Step 2: run the conversion (minimal Python)

import os
import cytotable

# If you used the bash exports above:
SOURCE_PATH = os.environ["SOURCE_PATH"]
SOURCE_DATATYPE = os.environ["SOURCE_DATATYPE"]
DEST_PATH = os.environ["DEST_PATH"]
PRESET = os.environ["PRESET"]
CACHE_DIR = os.environ["CACHE_DIR"]

# (Alternatively, set them directly as strings in Python.)

result = cytotable.convert(
    source_path=SOURCE_PATH,
    source_datatype=SOURCE_DATATYPE,
    dest_path=DEST_PATH,
    dest_datatype="parquet",
    preset=PRESET,
    local_cache_dir=CACHE_DIR,
    # For public S3 (SQLite or CSV) add:
    no_sign_request=True,
    # Reasonable chunking for large tables; adjust up/down if you hit memory limits
    chunk_size=30000,
)

print(result)

Why these flags matter (in plain language):

  • local_cache_dir: keeps downloaded data somewhere predictable.

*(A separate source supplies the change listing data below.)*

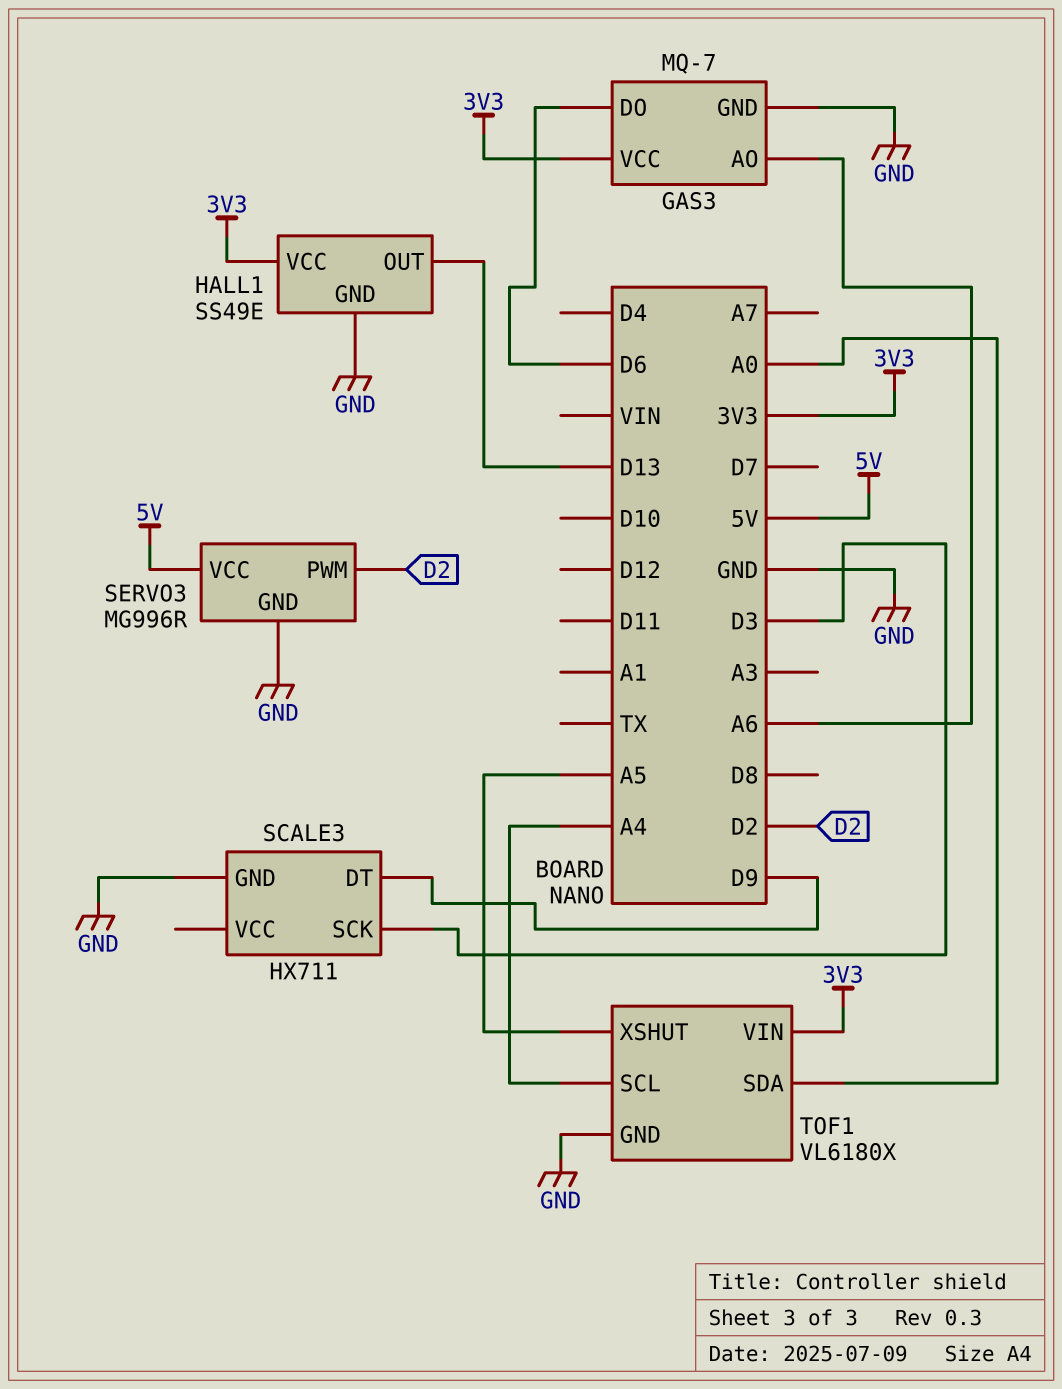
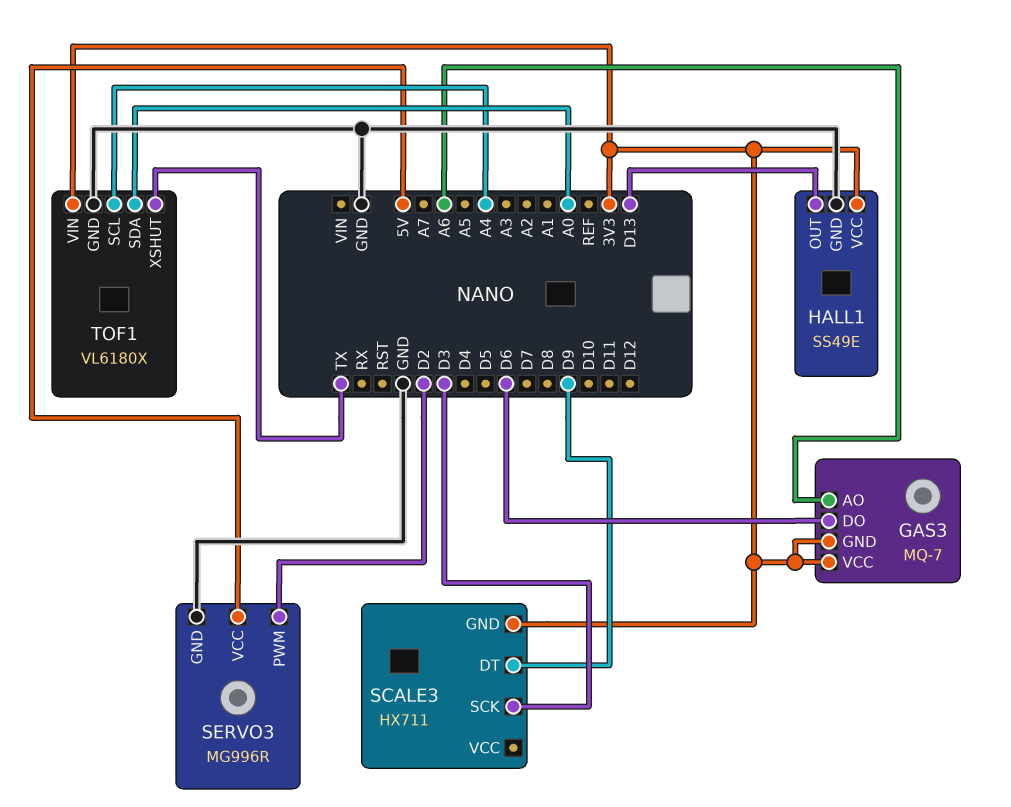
GAS3 pin GND: GND -> 3V3
SCALE3 pin GND: GND -> 3V3
TOF1 pin XSHUT: A5 -> TX

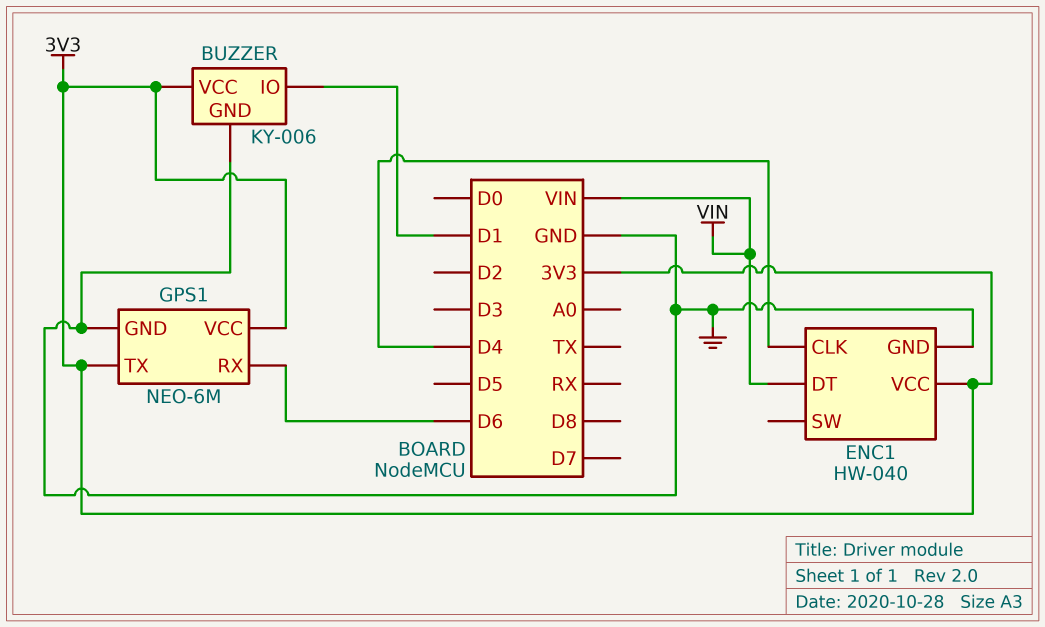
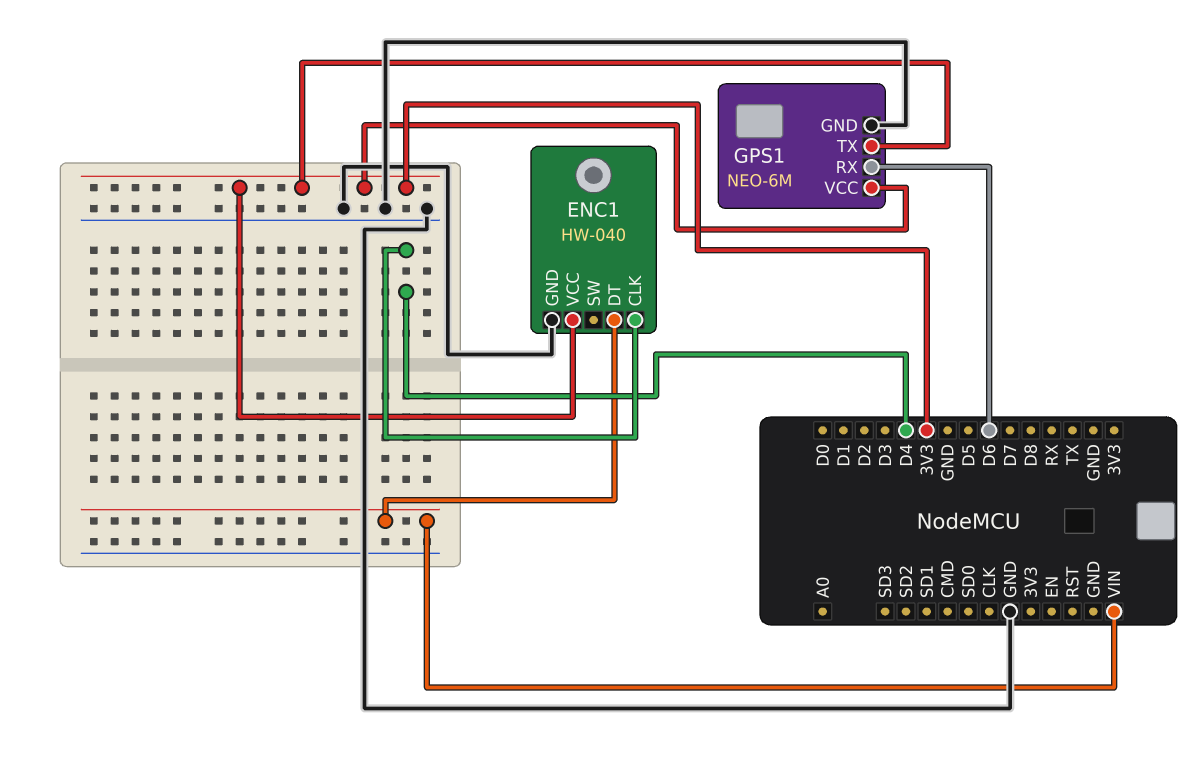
BUZZER: KY-006 -> none
BUZZER pin GND: GND -> none
BUZZER pin IO: D1 -> none
BUZZER pin VCC: 3V3 -> none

  • preset: selects the right table names and page keys for this dataset (SQLite or CSV).

  • chunk_size: processes data in pieces so you don’t need excessive RAM.

  • no_sign_request: needed because the sample bucket is public and unsigned.

Step 3: check that the outputs look right

You should see Parquet files in the destination directory. If you set join=True (handy for the SQLite example), you get a single . parquet file containing all compartments. If you set join=False (handy for CSV folders), you get separate Parquet files for each compartment.

ls "$DEST_PATH"
# SQLite example: br00126114.parquet
# CSV example: examplehuman.parquet

What success looks like

  • A stable local cache of the SQLite file or CSV downloads remains in CACHE_DIR (useful for repeated runs).

  • Parquet outputs exist in DEST_PATH and can be read by DuckDB/Pandas/PyArrow.